■ GOAL OF THE EXERCISE ■
Repeat the listing below in full and exactly. Pictures are to be omitted.

■ INFORMATION PROVIDED ■
== Segment start ==

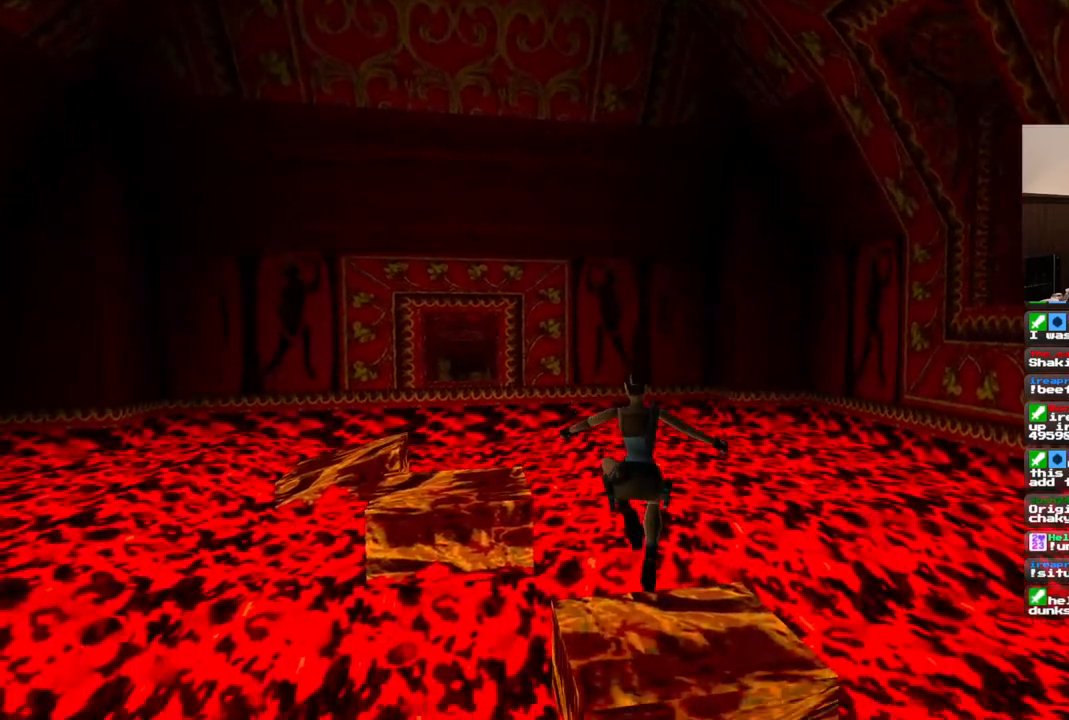
{"dt_ms": 500, "buttons": [], "left_stick": "center", "right_stick": "center", "events": []}
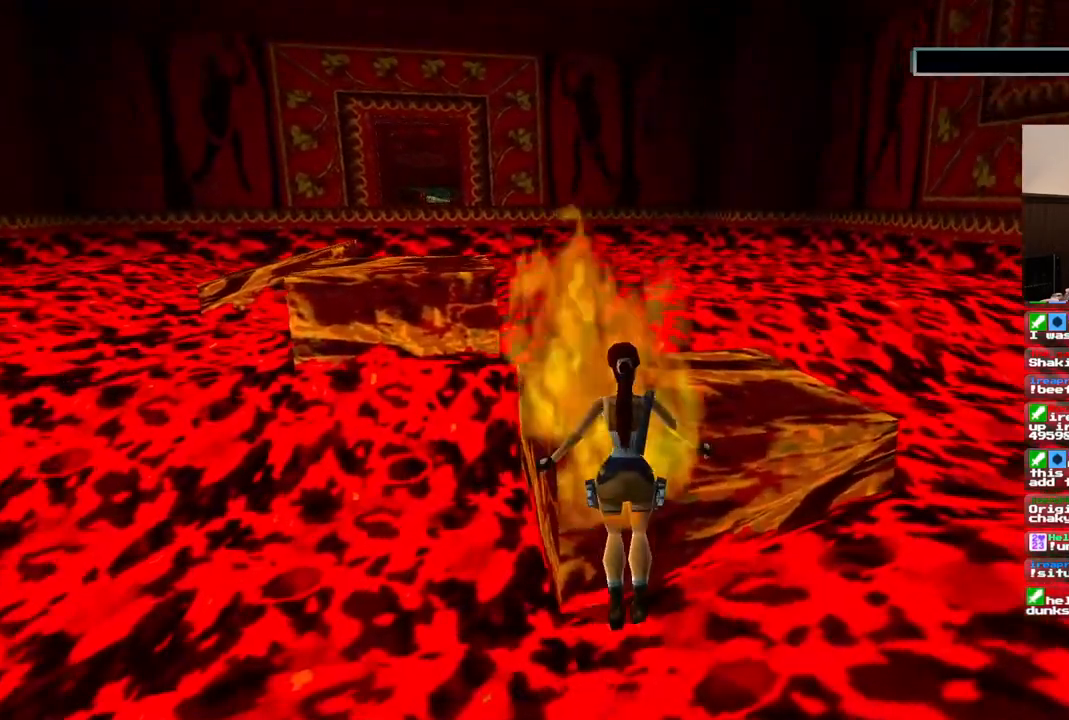
{"dt_ms": 500, "buttons": [], "left_stick": "center", "right_stick": "center", "events": []}
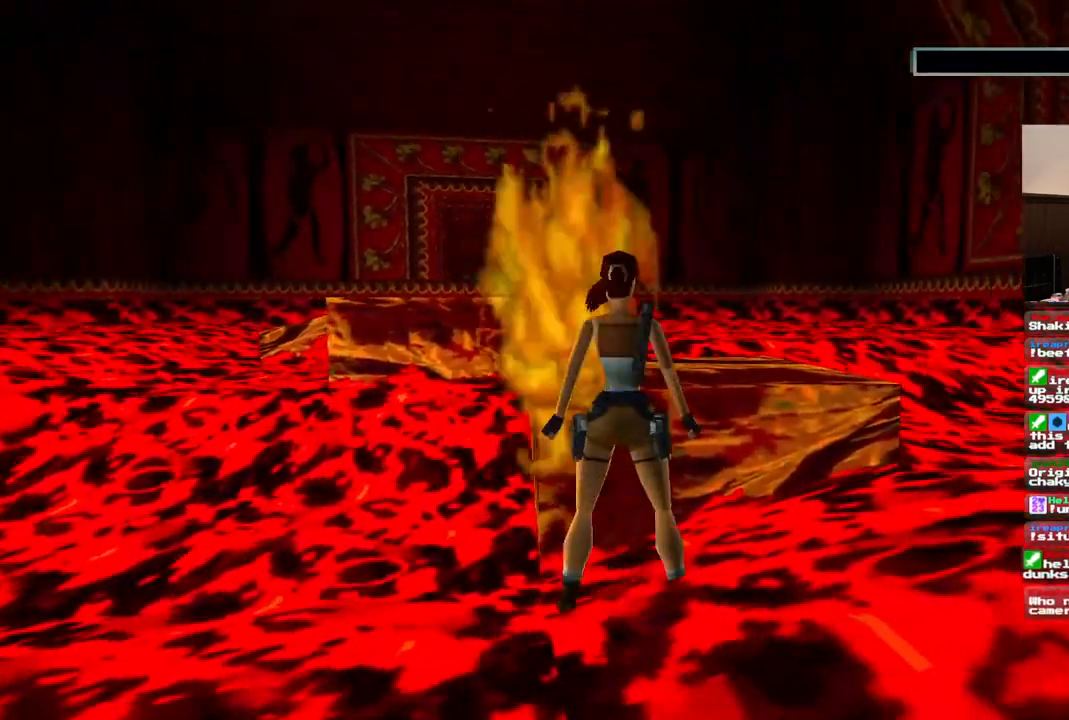
{"dt_ms": 500, "buttons": ["CROSS"], "left_stick": "center", "right_stick": "center", "events": [[400, "CROSS", "down"]]}
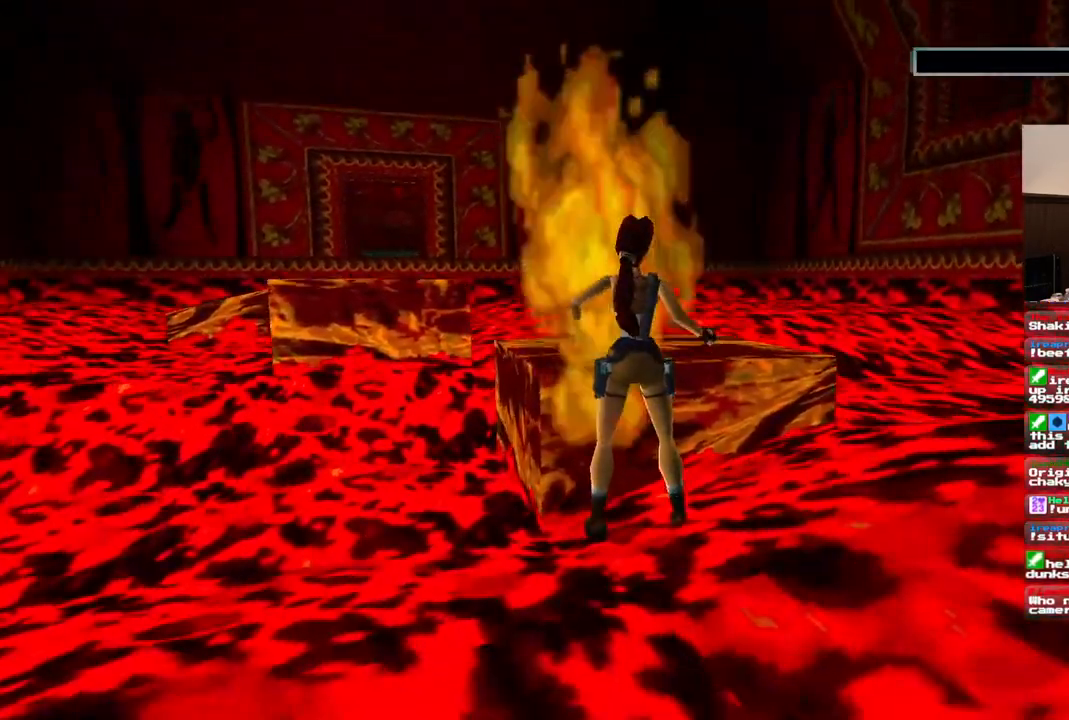
{"dt_ms": 500, "buttons": [], "left_stick": "center", "right_stick": "center", "events": [[17, "CROSS", "up"], [67, "CROSS", "down"], [150, "CROSS", "up"], [217, "CROSS", "down"], [300, "CROSS", "up"], [367, "CROSS", "down"], [450, "CROSS", "up"]]}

== Segment end ==

■ RESULT ■
{"dt_ms": 500, "buttons": [], "left_stick": "center", "right_stick": "center", "events": []}
{"dt_ms": 500, "buttons": [], "left_stick": "center", "right_stick": "center", "events": []}
{"dt_ms": 500, "buttons": ["CROSS"], "left_stick": "center", "right_stick": "center", "events": [[400, "CROSS", "down"]]}
{"dt_ms": 500, "buttons": [], "left_stick": "center", "right_stick": "center", "events": [[17, "CROSS", "up"], [67, "CROSS", "down"], [150, "CROSS", "up"], [217, "CROSS", "down"], [300, "CROSS", "up"], [367, "CROSS", "down"], [450, "CROSS", "up"]]}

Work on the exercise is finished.